Die großen Probleme, die wir zu lösen haben, sind alle nicht mehr alleine zu lösen. Europa kann aber nur dann glaubwürdig in der Welt auftreten, wenn wir alle mit einer Stimme sprechen. Es gibt in dieser Hinsicht Licht und Schatten in Europa. Ein Lichtblick war zum Beispiel, dass Emmanuel Macron in Frankreich gewählt wurde. Zu den Schattenseiten zählt sicherlich, dass sich einige Staaten in die falsche Richtung entwickeln und demokratische Grundsätze nicht ausreichend respektieren. Die Frage ist, wo Europa hinsteuert.

Und wohin geht es?

Ich hoffe, dass Europa weiter zusammenwachsen kann. Daran zu glauben fällt manchmal auch einem Europaabgeordneten aus Südbaden nicht leicht.

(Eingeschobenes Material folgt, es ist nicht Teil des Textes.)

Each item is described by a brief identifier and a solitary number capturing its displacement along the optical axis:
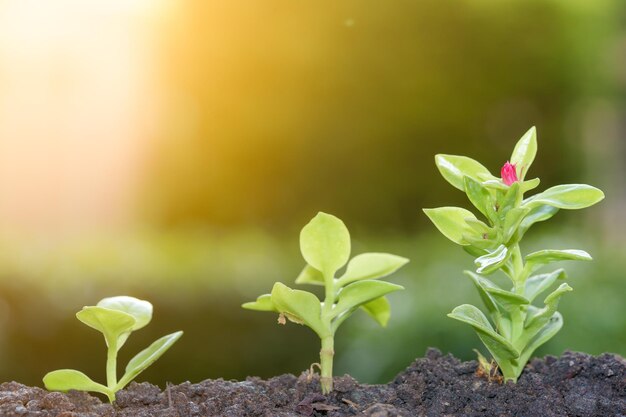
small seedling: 0.57
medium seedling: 0.58
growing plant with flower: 0.57
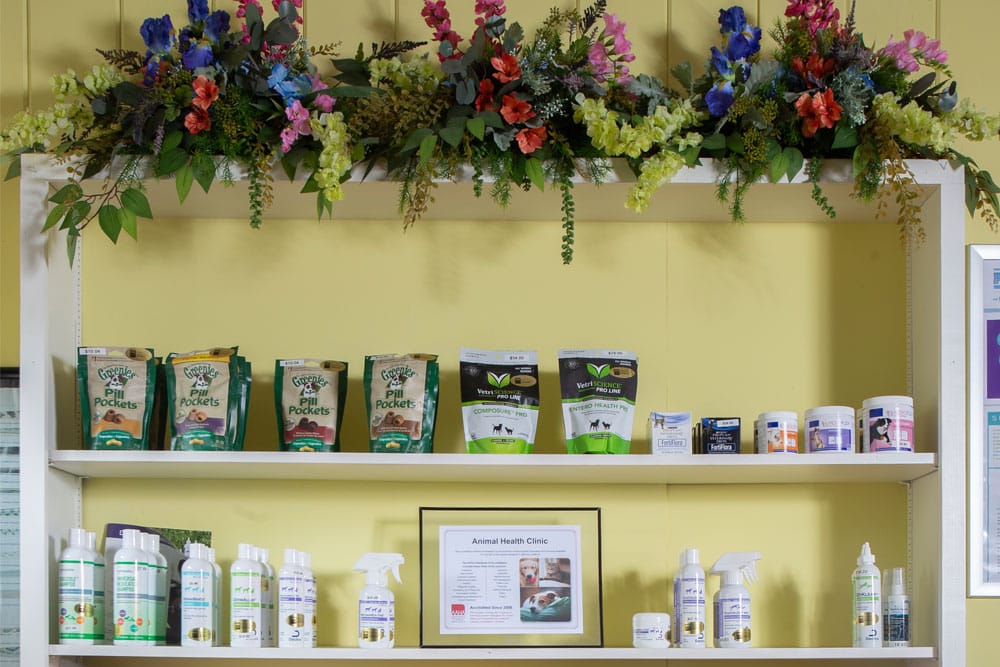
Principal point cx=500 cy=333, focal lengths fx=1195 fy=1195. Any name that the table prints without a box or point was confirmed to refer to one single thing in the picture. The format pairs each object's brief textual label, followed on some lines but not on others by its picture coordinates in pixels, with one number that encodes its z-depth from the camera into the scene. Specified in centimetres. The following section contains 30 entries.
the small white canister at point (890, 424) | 223
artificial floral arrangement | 218
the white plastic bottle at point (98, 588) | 225
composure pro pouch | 229
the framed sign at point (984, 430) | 245
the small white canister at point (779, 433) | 226
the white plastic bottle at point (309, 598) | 224
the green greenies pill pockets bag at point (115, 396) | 227
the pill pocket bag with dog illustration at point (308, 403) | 229
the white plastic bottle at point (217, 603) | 225
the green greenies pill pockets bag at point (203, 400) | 226
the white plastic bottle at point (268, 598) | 228
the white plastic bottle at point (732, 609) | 222
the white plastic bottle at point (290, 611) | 221
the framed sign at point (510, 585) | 231
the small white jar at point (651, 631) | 222
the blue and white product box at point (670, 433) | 227
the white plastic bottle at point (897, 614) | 225
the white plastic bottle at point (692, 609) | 223
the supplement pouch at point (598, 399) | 229
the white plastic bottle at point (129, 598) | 219
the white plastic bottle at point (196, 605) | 219
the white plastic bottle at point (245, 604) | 219
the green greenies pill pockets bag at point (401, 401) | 228
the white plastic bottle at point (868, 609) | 223
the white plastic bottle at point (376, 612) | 220
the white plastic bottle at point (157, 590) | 223
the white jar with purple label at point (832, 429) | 224
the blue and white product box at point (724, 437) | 228
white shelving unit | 220
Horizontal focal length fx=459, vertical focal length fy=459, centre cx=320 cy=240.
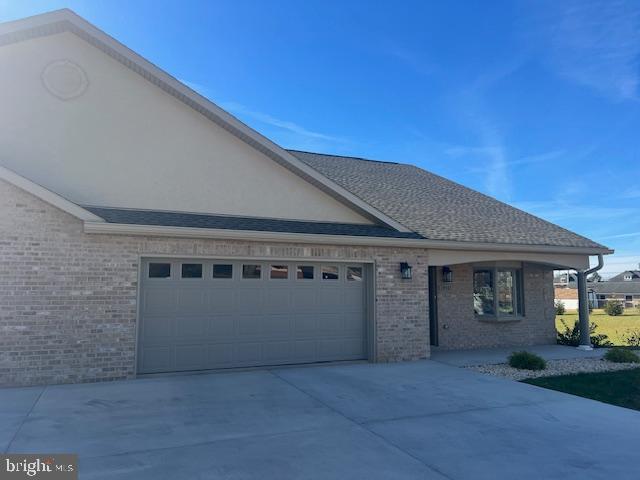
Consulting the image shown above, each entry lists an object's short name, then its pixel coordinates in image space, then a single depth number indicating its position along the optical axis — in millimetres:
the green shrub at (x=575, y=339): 14461
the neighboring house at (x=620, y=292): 65188
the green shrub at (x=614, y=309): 41656
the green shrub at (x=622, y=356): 10945
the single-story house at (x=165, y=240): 8125
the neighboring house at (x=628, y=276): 76725
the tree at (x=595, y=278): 81288
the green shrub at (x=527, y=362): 10094
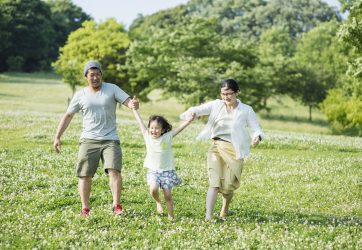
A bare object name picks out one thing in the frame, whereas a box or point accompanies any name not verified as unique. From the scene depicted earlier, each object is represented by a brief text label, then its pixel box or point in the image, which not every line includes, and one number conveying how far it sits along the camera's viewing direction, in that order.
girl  9.65
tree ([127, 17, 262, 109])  50.66
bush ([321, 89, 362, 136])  50.44
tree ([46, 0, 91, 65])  111.88
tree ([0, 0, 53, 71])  97.56
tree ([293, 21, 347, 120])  72.06
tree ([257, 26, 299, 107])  59.56
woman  9.80
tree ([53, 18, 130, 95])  61.28
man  9.90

Vielleicht kann eine gute Lösung für einen gemeinsamen europäischen Währungsfonds ein neues Leuchtturmprojekt werden!

Damit Länder wie Griechenland davon profitieren?

Es geht um Stabilität. Der Währungsfonds ist eine Einrichtung, die Ländern in Europa helfen soll, Reformen anzupacken und dafür in einem begrenzten Zeitrahmen Hilfe beziehen zu dürfen.

Macht es momentan Spaß, Europaabgeordneter zu sein?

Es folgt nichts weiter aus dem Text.